Configure the Approval and Rejection Process
- Approve a page request
In the Approval Dashboard, open a pending request. Change the Status property from Pending Approval to Approved. Then click the Relation property and select the page in the main content database where the approved content should appear. If you are creating a new page in the main database, open the main database and add a new row. Then return to the Submission database and link that row. - Reject a page request
Open the pending request. Change Status to Rejected. Optionally add a comment in the Description field explaining why. The submitter will see the updated status when they open the Submission database. - Automate page visibility with a Formula property
In the main content database, add a Formula property named “Show Page”. Use this formula:if(prop("Status") == "Approved", "Visible", "Hidden")
Then create a filter in the main database view: Where Show Page is Visible. This hides all unapproved pages from viewers.
Common Issues and Limitations in the Approval Workflow
Submitters Cannot See the Submission Database After Submitting
When you share only the form link, submitters cannot see the database to check the status of their request. To fix this, share the Submission database page with the team at Can view permission. Create a second linked view in the Submission database filtered to show only rows where Submitter equals the current user. This way each team member sees only their own requests.
Approved Pages Do Not Automatically Appear in the Main Database
The Relation property does not automatically copy content from the Submission database to the main database. You must manually create a page in the main database and link it. To reduce manual work, use a Rollup property to pull the title and description from the Submission database into the main database. Add a Rollup property in the main database that rolls up the Page Title from the linked Submission row.
Notifications Are Not Sent When Status Changes
Notion does not send email or push notifications when a Status property changes.

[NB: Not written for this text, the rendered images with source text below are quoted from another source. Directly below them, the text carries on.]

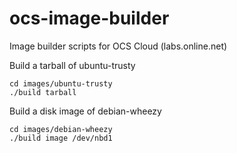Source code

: ocs-image-builder
=================

Image builder scripts for OCS Cloud (labs.online.net)

Build a tarball of ubuntu-trusty

    cd images/ubuntu-trusty
    ./build tarball

Build a disk image of debian-wheezy

    cd images/debian-wheezy
    ./build image /dev/nbd1

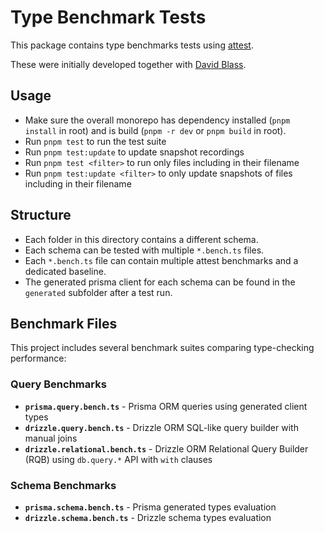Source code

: # Type Benchmark Tests

This package contains type benchmarks tests using [attest](https://github.com/arktypeio/arktype).

These were initially developed together with [David Blass](https://github.com/ssalbdivad).

## Usage

- Make sure the overall monorepo has dependency installed (`pnpm install` in root) and is build (`pnpm -r dev` or `pnpm build` in root).
- Run `pnpm test` to run the test suite
- Run `pnpm test:update` to update snapshot recordings
- Run `pnpm test <filter>` to run only files including <filter> in their filename
- Run `pnpm test:update <filter>` to only update snapshots of files including <filter> in their filename

## Structure

- Each folder in this directory contains a different schema.
- Each schema can be tested with multiple `*.bench.ts` files.
- Each `*.bench.ts` file can contain multiple attest benchmarks and a dedicated baseline.
- The generated prisma client for each schema can be found in the `generated` subfolder after a test run.

## Benchmark Files

This project includes several benchmark suites comparing type-checking performance:

### Query Benchmarks
- **`prisma.query.bench.ts`** - Prisma ORM queries using generated client types
- **`drizzle.query.bench.ts`** - Drizzle ORM SQL-like query builder with manual joins
- **`drizzle.relational.bench.ts`** - Drizzle ORM Relational Query Builder (RQB) using `db.query.*` API with `with` clauses

### Schema Benchmarks
- **`prisma.schema.bench.ts`** - Prisma generated types evaluation
- **`drizzle.schema.bench.ts`** - Drizzle schema types evaluation
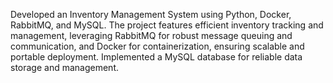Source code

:Developed an Inventory Management System using Python, Docker, RabbitMQ, and MySQL. The project features efficient inventory tracking and management, leveraging RabbitMQ for robust message queuing and communication, and Docker for containerization, ensuring scalable and portable deployment. Implemented a MySQL database for reliable data storage and management.
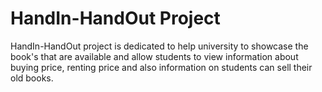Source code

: # HandIn-HandOut Project
HandIn-HandOut project is dedicated to help university to showcase the book's that are available and allow students to view information about buying price, renting price and also information on students can sell their old books.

To work around this, ask managers to add a Comment on the page row when they approve or reject it. Notion sends a notification to the page creator when a new comment is added. Alternatively, use a third-party tool like Zapier or Make to watch for status changes and send an email.

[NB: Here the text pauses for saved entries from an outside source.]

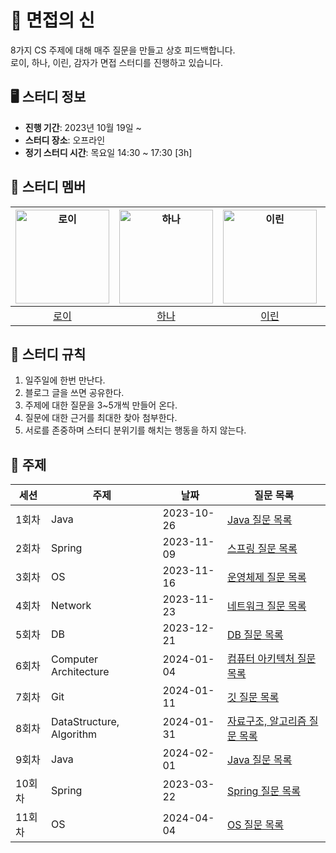 # 🎤 면접의 신
8가지 CS 주제에 대해 매주 질문을 만들고 상호 피드백합니다.   
로이, 하나, 이린, 감자가 면접 스터디를 진행하고 있습니다.

## 🖥 스터디 정보
- **진행 기간**: 2023년 10월 19일 ~ 
- **스터디 장소**: 오프라인
- **정기 스터디 시간**: 목요일 14:30 ~ 17:30 [3h]

## 🤖 스터디 멤버

<center>

| <img src="https://avatars.githubusercontent.com/lvalentine6" width="150" alt="로이"> | <img src="https://avatars.githubusercontent.com/dokkisan" width="150" alt="하나"> | <img src="https://avatars.githubusercontent.com/new-pow" width="150" alt="이린"> | <img src="https://avatars.githubusercontent.com/leegyeongwhan" width="150" alt="감자"> |
|:---:|:---:|:---:|:---:|
| [로이](https://github.com/lvalentine6) | [하나](https://github.com/dokkisan) | [이린](https://github.com/new-pow) | [감자](https://github.com/leegyeongwhan) |

</center>

## 📌 스터디 규칙

1. 일주일에 한번 만난다.
2. 블로그 글을 쓰면 공유한다.
3. 주제에 대한 질문을 3~5개씩 만들어 온다.
4. 질문에 대한 근거를 최대한 찾아 첨부한다.
5. 서로를 존중하며 스터디 분위기를 해치는 행동을 하지 않는다.

## 📔 주제


| 세션   | 주제                       | 날짜         | 질문 목록                                                                    |
|------|--------------------------|------------|--------------------------------------------------------------------------|
| 1회차  | Java                     | 2023-10-26 | [Java 질문 목록](/java/Java_2023_10_26.md)                                   |
| 2회차  | Spring                   | 2023-11-09 | [스프링 질문 목록](/spring/Spring_2023_11_09.md)                                |
| 3회차  | OS                       | 2023-11-16 | [운영체제 질문 목록](/OS/OS_2023.11.16.md)                                       |
| 4회차  | Network                  | 2023-11-23 | [네트워크 질문 목록](/network/Network_2023_11_31.md)                             |
| 5회차  | DB                       | 2023-12-21 | [DB 질문 목록](/DB/DB_2023_12_21.md)                                         |
| 6회차  | Computer Architecture    | 2024-01-04 | [컴퓨터 아키텍처 질문 목록](/ComputerArchitecture/Computer_Architecture_2024_01_04.md) |
| 7회차  | Git                      | 2024-01-11 | [깃 질문 목록](/git/2024_01_11_git.md)                                        |
| 8회차  | DataStructure, Algorithm | 2024-01-31 | [자료구조, 알고리즘 질문 목록](/Algorithm_DataStructure/DataStructure_Algorithm.md)  |
| 9회차  | Java                     | 2024-02-01 | [Java 질문 목록](/java/Java_2024_02_01.md)                                   |
| 10회차 | Spring                   | 2023-03-22 | [Spring 질문 목록](/spring/Spring_2024_03_22.md)                             |
| 11회차 | OS                       | 2024-04-04 | [OS 질문 목록](OS/OS_2024.04.04.md)                                                             |


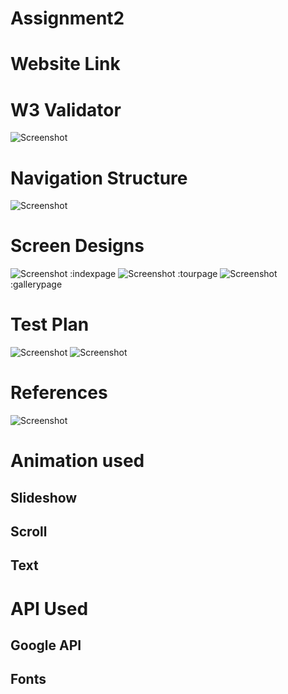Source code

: # Assignment2 

# Website Link 

# W3 Validator 
![Screenshot](https://github.com/p15176850/Assignment2/raw/master/images/w3validator.jpg) 
# Navigation Structure 
![Screenshot](https://github.com/p15176850/Assignment2/raw/master/images/navigationstructure.jpg)
# Screen Designs
![Screenshot](https://github.com/p15176850/Assignment2/raw/master/images/indexpage.jpg) :indexpage 
![Screenshot](https://github.com/p15176850/Assignment2/raw/master/images/tourpage.jpg) :tourpage
![Screenshot](https://github.com/p15176850/Assignment2/raw/master/images/gallerypage.jpg) :gallerypage
# Test Plan 
![Screenshot](https://github.com/p15176850/Assignment2/raw/master/images/testplanone.jpg)
![Screenshot](https://github.com/p15176850/Assignment2/raw/master/images/testplantwo.jpg)
# References 
![Screenshot](https://github.com/p15176850/Assignment2/raw/master/images/references.jpg)

# Animation used 
## Slideshow 
## Scroll 
## Text 

# API Used 
## Google API
## Fonts 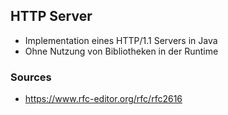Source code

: ## HTTP Server

- Implementation eines HTTP/1.1 Servers in Java
- Ohne Nutzung von Bibliotheken in der Runtime

### Sources

- https://www.rfc-editor.org/rfc/rfc2616
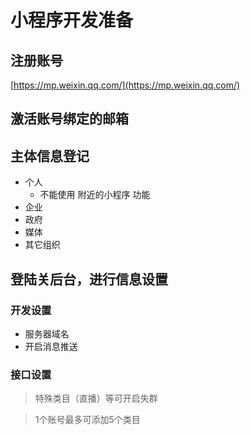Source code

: # 小程序开发准备

## 注册账号

[https://mp.weixin.qq.com/](https://mp.weixin.qq.com/)

## 激活账号绑定的邮箱

## 主体信息登记

- 个人
  - 不能使用 附近的小程序 功能
- 企业
- 政府
- 媒体
- 其它组织 

## 登陆关后台，进行信息设置

### 开发设置

- 服务器域名
- 开启消息推送

### 接口设置

> 特殊类目（直播）等可开启失群

> 1个账号最多可添加5个类目
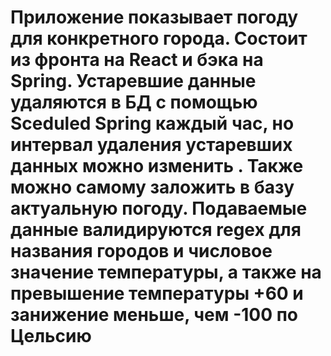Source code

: # Приложение показывает погоду для конкретного города. Состоит из фронта на React и бэка на Spring. Устаревшие данные удаляются в БД с помощью Sceduled Spring каждый час,  но интервал удаления устаревших данных можно изменить . Также можно самому заложить в базу актуальную погоду. Подаваемые данные валидируются regex для названия городов и числовое значение температуры, а также на превышение температуры +60 и занижение меньше, чем -100 по Цельсию
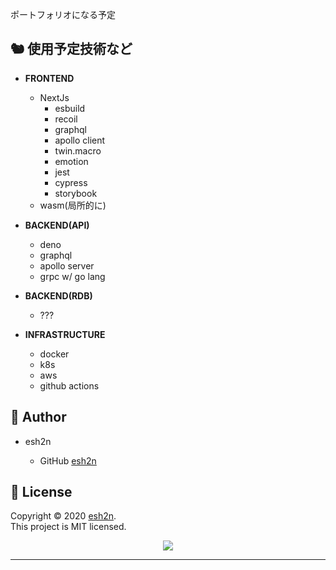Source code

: ポートフォリオになる予定

## 🐿 使用予定技術など

- **FRONTEND**

  - NextJs
    - esbuild
    - recoil
    - graphql
    - apollo client
    - twin.macro
    - emotion
    - jest
    - cypress
    - storybook
  - wasm(局所的に)

- **BACKEND(API)**

  - deno
  - graphql
  - apollo server
  - grpc w/ go lang

- **BACKEND(RDB)**

  - ???

- **INFRASTRUCTURE**

  - docker
  - k8s
  - aws
  - github actions

## 👤 Author

- esh2n

  - GitHub [esh2n](https://github.com/esh2n)

## 📝 License

Copyright © 2020 [esh2n](https://github.com/esh2n).<br />
This project is MIT licensed.

<p align="center">
  <img src="https://img.shields.io/twitter/url?style=social&url=https%3A%2F%2Fgithub.com%esh2n%2Fmarkup-template">
</p>

---
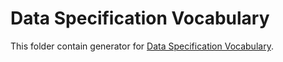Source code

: # Data Specification Vocabulary
This folder contain generator for [Data Specification Vocabulary](https://github.com/mff-uk/data-specification-vocabulary/).
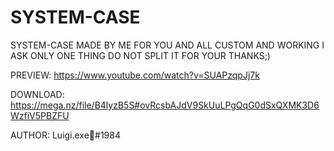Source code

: # SYSTEM-CASE

 SYSTEM-CASE MADE BY ME FOR YOU AND ALL CUSTOM AND WORKING I ASK ONLY ONE THING DO NOT SPLIT IT FOR YOUR THANKS;)

PREVIEW: https://www.youtube.com/watch?v=SUAPzqpJj7k


DOWNLOAD: https://mega.nz/file/B4lyzB5S#ovRcsbAJdV9SkUuLPgQqG0dSxQXMK3D6WzfiV5PBZFU


AUTHOR: Luigi.exe🐧#1984

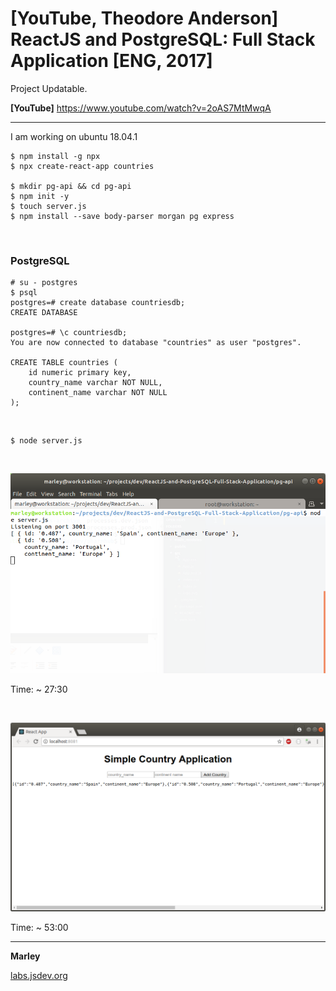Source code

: # [YouTube, Theodore Anderson] ReactJS and PostgreSQL: Full Stack Application [ENG, 2017] 

Project Updatable.

**[YouTube]**
https://www.youtube.com/watch?v=2oAS7MtMwqA


---

I am working on ubuntu 18.04.1

    $ npm install -g npx
    $ npx create-react-app countries

    $ mkdir pg-api && cd pg-api
    $ npm init -y 
    $ touch server.js
    $ npm install --save body-parser morgan pg express

<br/>

### PostgreSQL

    # su - postgres
    $ psql
    postgres=# create database countriesdb;
    CREATE DATABASE

    postgres=# \c countriesdb;
    You are now connected to database "countries" as user "postgres".

    CREATE TABLE countries (
        id numeric primary key,
        country_name varchar NOT NULL,
        continent_name varchar NOT NULL
    );


<br/>


    $ node server.js 

<br/>

![Application](/img/pic1.png?raw=true)

Time: ~ 27:30

<br/>

![Application](/img/pic2.png?raw=true)

Time: ~ 53:00


---

**Marley**

<a href="https://labs.jsdev.org">labs.jsdev.org</a>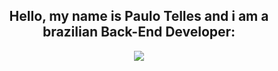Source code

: <h2 align="center">Hello, my name is Paulo Telles and i am a brazilian Back-End Developer:</h2>
 <p align="center">
  <a >
    <img src="https://skillicons.dev/icons?i=git,python,java,js" />
  </a>
</p>
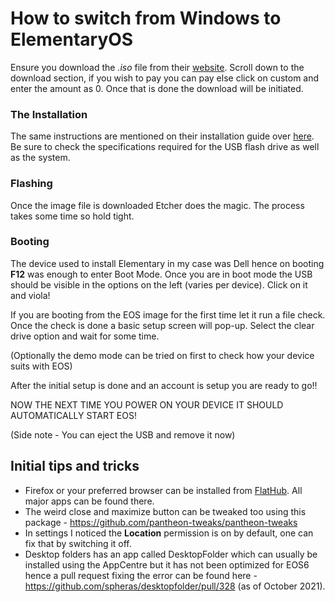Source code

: # How to switch from Windows to ElementaryOS
Ensure you download the *.iso* file from their [website](https://elementary.io/). Scroll down to the download section, if you wish to pay you can pay else click on custom and enter the amount as 0. Once that is done the download will be initiated.

### The Installation
The same instructions are mentioned on their installation guide over [here](https://elementary.io/docs/installation#installation). Be sure to check the specifications required for the USB flash drive as well as the system.

### Flashing
Once the image file is downloaded Etcher does the magic. The process takes some time so hold tight.

### Booting
The device used to install Elementary in my case was Dell hence on booting **F12** was enough to enter Boot Mode. Once you are in boot mode the USB should be visible in the options on the left (varies per device). Click on it and viola!

If you are booting from the EOS image for the first time let it run a file check. Once the check is done a basic setup screen will pop-up. Select the clear drive option and wait for some time.

(Optionally the demo mode can be tried on first to check how your device suits with EOS)

After the initial setup is done and an account is setup you are ready to go!!

NOW THE NEXT TIME YOU POWER ON YOUR DEVICE IT SHOULD AUTOMATICALLY START EOS!

(Side note - You can eject the USB and remove it now)

## Initial tips and tricks
 - Firefox or your preferred browser can be installed from [FlatHub](https://flathub.org/home). All major apps can be found there.
 - The weird close and maximize button can be tweaked too using this package - https://github.com/pantheon-tweaks/pantheon-tweaks
 - In settings I noticed the **Location** permission is on by default, one can fix that by switching it off.
 - Desktop folders has an app called DesktopFolder which can usually be installed using the AppCentre but it has not been optimized for EOS6 hence a pull request fixing the error can be found here - https://github.com/spheras/desktopfolder/pull/328 (as of October 2021).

Free Plan Row Limit Affects Large Teams
The Free plan allows up to 1,000 database rows across the entire workspace. If your team submits many page requests, you may hit this limit. Upgrade to a Plus plan ($10 per user per month) which increases the limit to 100,000 rows per database. Or archive approved requests regularly to free up space.
Notion Plans: Approval Workflow Limits Compared
| Feature | Free Plan | Plus Plan |
|---|---|---|
| Database rows per workspace | 1,000 | 100,000 |
| File upload limit | 5 MB per file | 5 GB per file |
| Version history | 7 days | 30 days |
| Guest accounts | 10 guests | 100 guests |
| API access for automation | No | Yes |
The Plus plan is recommended for teams that need more than 1,000 rows or want to use automation tools like Zapier to send approval notifications. The Free plan works for small teams with fewer than 50 active page requests.

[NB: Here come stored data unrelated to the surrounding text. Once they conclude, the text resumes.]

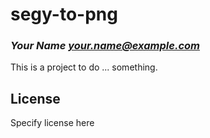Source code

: # segy-to-png
### _Your Name <your.name@example.com>_

This is a project to do ... something.

## License

Specify license here

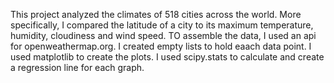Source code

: This project analyzed the climates of 518 cities across the world. More specifically, I compared the latitude of a city to its maximum temperature, humidity, cloudiness and wind speed. TO assemble the data, I used an api for openweathermap.org. I created empty lists to hold eaach data point. I used matplotlib to create the plots. I used scipy.stats to calculate and create a regression line for each graph. 
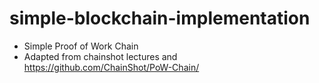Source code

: # simple-blockchain-implementation
- Simple Proof of Work Chain
- Adapted from chainshot lectures and https://github.com/ChainShot/PoW-Chain/
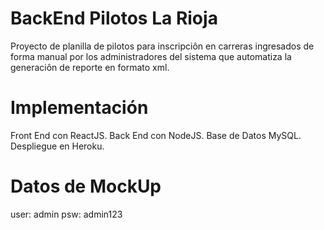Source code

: # BackEnd Pilotos La Rioja
Proyecto de planilla de pilotos para inscripciôn en carreras ingresados de forma manual
por los administradores del sistema que automatiza la generaciôn de reporte en formato xml.

# Implementación
Front End con ReactJS.
Back End con NodeJS.
Base de Datos MySQL.
Despliegue en Heroku.

# Datos de MockUp
user: admin
psw: admin123
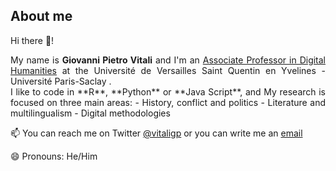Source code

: ## About me

Hi there 👋! 
<div align="justify">
My name is <b>Giovanni Pietro Vitali</b> and I'm an <a href="https://www.dypac.uvsq.fr/m-giovanni-vitali">Associate Professor in Digital Humanities</a> at the Université de Versailles Saint Quentin en Yvelines - Université Paris-Saclay .
<br>
I like to code in **R**, **Python** or **Java Script**, and My research is focused on three main areas:
- History, conflict and politics
- Literature and multilingualism
- Digital methodologies 

📫 You can reach me on Twitter [@vitaligp](https://twitter.com/vitaligp) or you can write me an <a href="mailto:giovannipietrovitali@gmail.com">email</a>

😄 Pronouns: He/Him
</div>

<!--
**digitalkoine/digitalkoine** is a ✨ _special_ ✨ repository because its `README.md` (this file) appears on your GitHub profile.

Here are some ideas to get you started:

- 🔭 I’m currently working on ...
- 🌱 I’m currently learning ...
- 👯 I’m looking to collaborate on ...
- 🤔 I’m looking for help with ...
- 💬 Ask me about ...
- 📫 How to reach me: ...
- 😄 Pronouns: ...
- ⚡ Fun fact: ...
-->
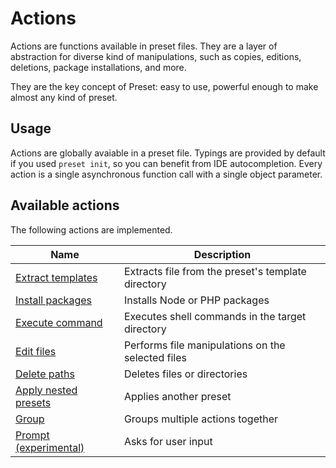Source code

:# Actions

Actions are functions available in preset files. They are a layer of abstraction for diverse kind of manipulations, such as copies, editions, deletions, package installations, and more.

They are the key concept of Preset: easy to use, powerful enough to make almost any kind of preset.

## Usage

Actions are globally avaiable in a preset file. Typings are provided by default if you used `preset init`, so you can benefit from IDE autocompletion. Every action is a single asynchronous function call with a single object parameter. 

## Available actions

The following actions are implemented.

| Name                                                 | Description                                        |
| ---------------------------------------------------- | -------------------------------------------------- |
| [Extract templates](/actions/extract-templates)      | Extracts file from the preset's template directory |
| [Install packages](/actions/install-packages)        | Installs Node or PHP packages                      |
| [Execute command](/actions/execute-command)          | Executes shell commands in the target directory    |
| [Edit files](/actions/edit-files)                    | Performs file manipulations on the selected files  |
| [Delete paths](/actions/delete-paths)                | Deletes files or directories                       |
| [Apply nested presets](/actions/apply-nested-preset) | Applies another preset                             |
| [Group](/actions/group)                              | Groups multiple actions together                   |
| [Prompt (experimental)](/actions/prompt)             | Asks for user input                                |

You now have a working approval workflow that uses only Notion databases and properties. Start by creating the Submission database and form, then share the form link with your team. As a next step, try adding a Rollup property to automatically pull the submitter name into the main database so viewers know who created the approved page. For advanced automation, connect the workflow to Zapier to send a Slack message when a page is approved.